I remember sitting in my Foundations in Photojournalism class listening to the older photographers, who were only taking the class for the credit to graduate, talking about all the work that went into publishing whatever “The Daily Tar Heel” was.
I had transferred to UNC from another school, where saving local journalism was one of the only things classes talked about. The reality was pessimistic at best.
What’s the point of a printed paper? Journalism is dying. Staffers keep bringing in photos late. Wait, what was the point of printing a paper again?
Therefore, my first impression of journalism was entirely skewed. You report, you write and you publish. My understanding was basically the most underdeveloped assumption of journalism, minus the transatlantic accent and the newsies standing on soap boxes.

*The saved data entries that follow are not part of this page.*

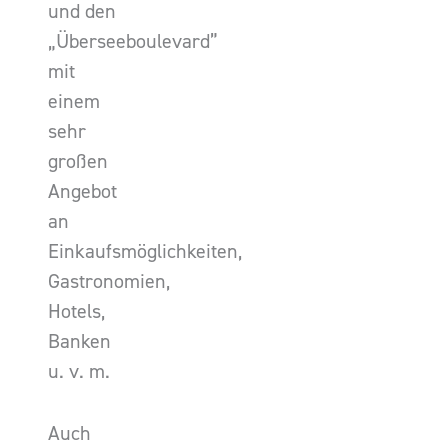
und den
„Überseeboulevard”
mit
einem
sehr
großen
Angebot
an
Einkaufsmöglichkeiten,
Gastronomien,
Hotels,
Banken
u. v. m.
Auch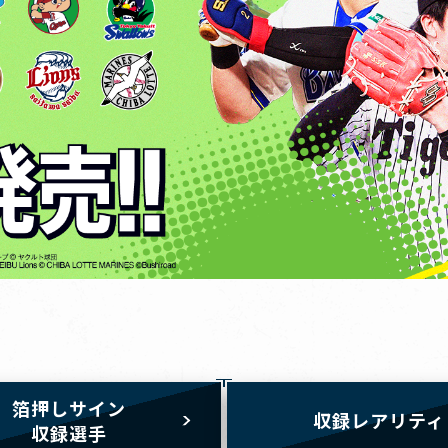
箔押しサイン
収録レアリティ
収録選手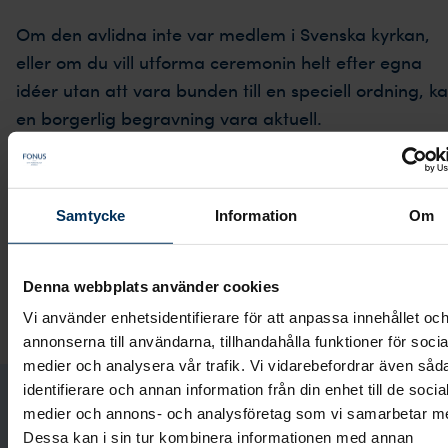
Om den avlidna inte var medlem i Svenska kyrkan,
eller om du vill utforma ceremonin helt efter egna
idéer utan att vara bunden till en speciell ordning, k
en borgerlig begravning vara aktuell.
Vid en borgerlig begravning finns det många sätt at
låta avskedet spegla den avlidna. Egentligen finns d
Samtycke
Information
Om
inga regler eller begränsningar, och alla som vill kan
begravas borgerligt även om man tillhör Svenska
kyrkan eller något annat trossamfund. Vi på Fonus h
Denna webbplats använder cookies
lång erfarenhet och kan ge dig råd och hjälp för att
Vi använder enhetsidentifierare för att anpassa innehållet oc
skapa en personlig borgerlig begravning.
annonserna till användarna, tillhandahålla funktioner för socia
medier och analysera vår trafik. Vi vidarebefordrar även såd
identifierare och annan information från din enhet till de socia
medier och annons- och analysföretag som vi samarbetar m
Påbörja planeringen hemifrån
Dessa kan i sin tur kombinera informationen med annan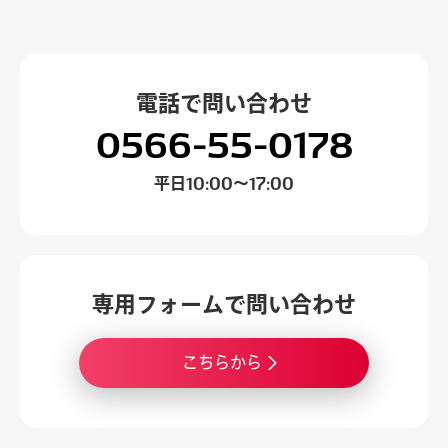
電話で
問い合わせ
0566-55-0178
平日
10:00～17:00
専用フォームで
問い合わせ
こちらから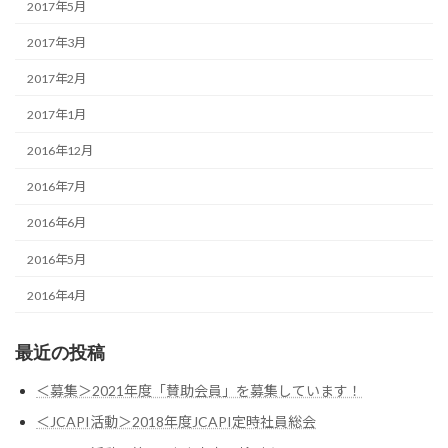
2017年5月
2017年3月
2017年2月
2017年1月
2016年12月
2016年7月
2016年6月
2016年5月
2016年4月
最近の投稿
＜募集＞2021年度「賛助会員」を募集しています！
＜JCAPI活動＞2018年度JCAPI定時社員総会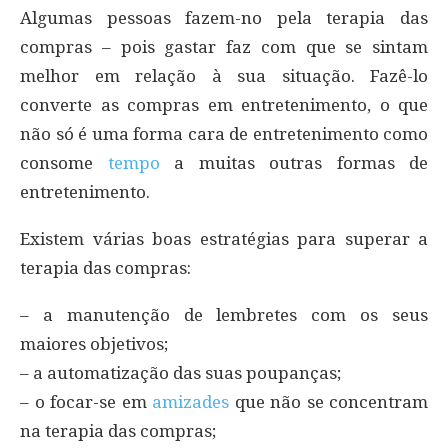
Algumas pessoas fazem-no pela terapia das
compras – pois gastar faz com que se sintam
melhor em relação à sua situação. Fazê-lo
converte as compras em entretenimento, o que
não só é uma forma cara de entretenimento como
consome
tempo
a muitas outras formas de
entretenimento.
Existem várias boas estratégias para superar a
terapia das compras:
– a manutenção de lembretes com os seus
maiores objetivos;
– a automatização das suas poupanças;
– o focar-se em
amizades
que não se concentram
na terapia das compras;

To come to UNC and see the DTH working the way it did from the outside? It was astonishing. Students working to make national headlines and creating a tangible impact in a community like Chapel Hill, all while studying for midterms.
So, a few years would pass before I’d have the necessary skills to work up the courage to direct a message to a friend of mine and ask, “Hey would you need any help on the photo desk?”
It was just that easy? I was finally a member of the group of students who made local journalism look fun.
Which is the case … sometimes. What I wasn’t deciding to acknowledge was the work that went into it. I had to wake up at 5 in the morning to get photos? I had to develop pictures in my car and fight to use equipment every other week?
Flash forward a year later, I switch the photo for video and started to laugh at what I once thought the DTH was in my head. Because if you ask anyone who’s done their fair share of work at the paper, one of the first things they recognize is how hard the work is.